Bronx Zoo's Happy the elephant isn't a person, NY court rules
New York, New York - New York’s top court ruled Tuesday that a female elephant named Happy is "not a person" and lacks the human right to be released from "custody" at the Bronx Zoo.
The judges at the state Court of Appeals ruled five against two in favor of keeping Happy captive.
The 8,500-pound Asian elephant, the court wrote, is "a nonhuman animal who is not a 'person' subjected to illegal detention."
Happy is not entitled to "habeas corpus," a legal concept which allows humans to claim unlawful detention in court and seek release.
"No one disputes that elephants are intelligent beings deserving of proper care and compassion," the court added.
The ruling upheld two lower court decisions from 2020 ruling that the elephant was not a person.
Elephants are self-aware, researcher says
Happy’s legal advocates with the Nonhuman Rights Project called the decision "out of touch with the times," adding that it was "a loss for everyone who cares about upholding and strengthening our most cherished values and principles of justice – autonomy, liberty, equality, and fairness – and ensuring our legal system is free of arbitrary reasoning and that no one is denied basic rights simply because of who they are."
They had argued the elephant was self-aware. An elephant researcher who filed an affidavit in the case noted that elephants like Happy seem to mourn the dead, have the largest brains of land mammals, are capable of empathy and have long-lasting memories.
The animal's lawyers pointed to a 2006 "mirror test" that she passed that showed elephants, chimps, and dolphins recognize themselves – just as humans do.
"She was able to recognize her reflection in the mirror as herself," Judge Rowan Wilson wrote in a blistering 70-page dissent. "Happy has a level of autonomy, intelligence, and understanding that could make suffering particularly acute... She understands that her life progresses sequentially, and she is aware that she is alone."

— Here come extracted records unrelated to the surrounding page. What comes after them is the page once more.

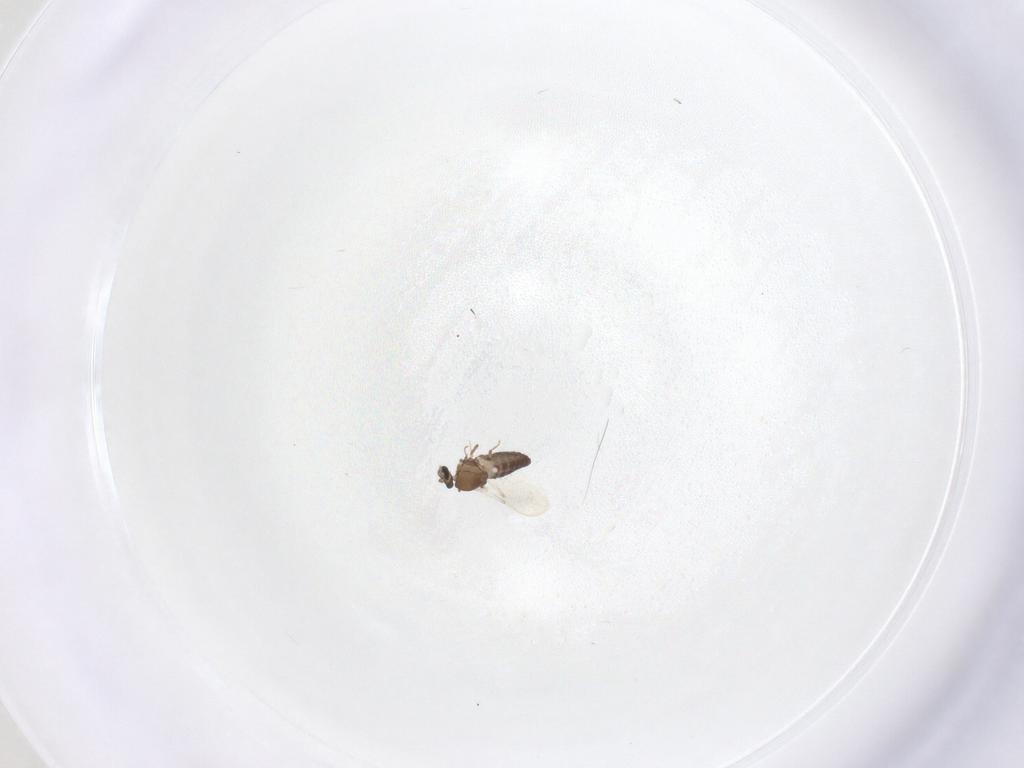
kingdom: Animalia
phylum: Arthropoda
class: Insecta
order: Diptera
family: Ceratopogonidae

"We should recognize Happy’s right to petition for her liberty not just because she is a wild animal who is not meant to be caged and displayed, but because the rights we confer on others define who we are as a society," Wilson concluded.
Lawyers argue Happy is lonely
But lawyers for the Bronx Zoo argued against expanding the term "person" to include elephants and chimps, which they said had no precedent in American law.
"It is a mistake to ignore the importance of humanity as a core characteristic upon which rights are based," the zoo’s lawyers wrote in their brief opposing Happy’s release.
The elephant was "kidnapped" in Thailand in the 1970s and taken to the Bronx, where she has been for more than four decades, lawyers with the Nonhuman Rights Project wrote.
She lived alongside Grumpy, a fellow elephant, until Grumpy died in 2002 after being attacked by two other elephants. Happy lives alone now because she and other elephants at the zoo do not get along, according to court papers.
Attorneys seeking Happy’s release from custody say that the Bronx Zoo’s 265 acres are less than 1% of the space the 51-year-old mammal would cover in a day in the wild.
They had suggested she be moved to elephant sanctuaries in either Tennessee or California.
"Happy is an extraordinarily intelligent and autonomous being who possesses advanced analytic abilities akin to human beings, who has been forced to miserably live upon a solitary and lonely Bronx Zoo acre for more than four decades, and who should be treated with respect and dignity and may be entitled to liberty," her lawyers wrote.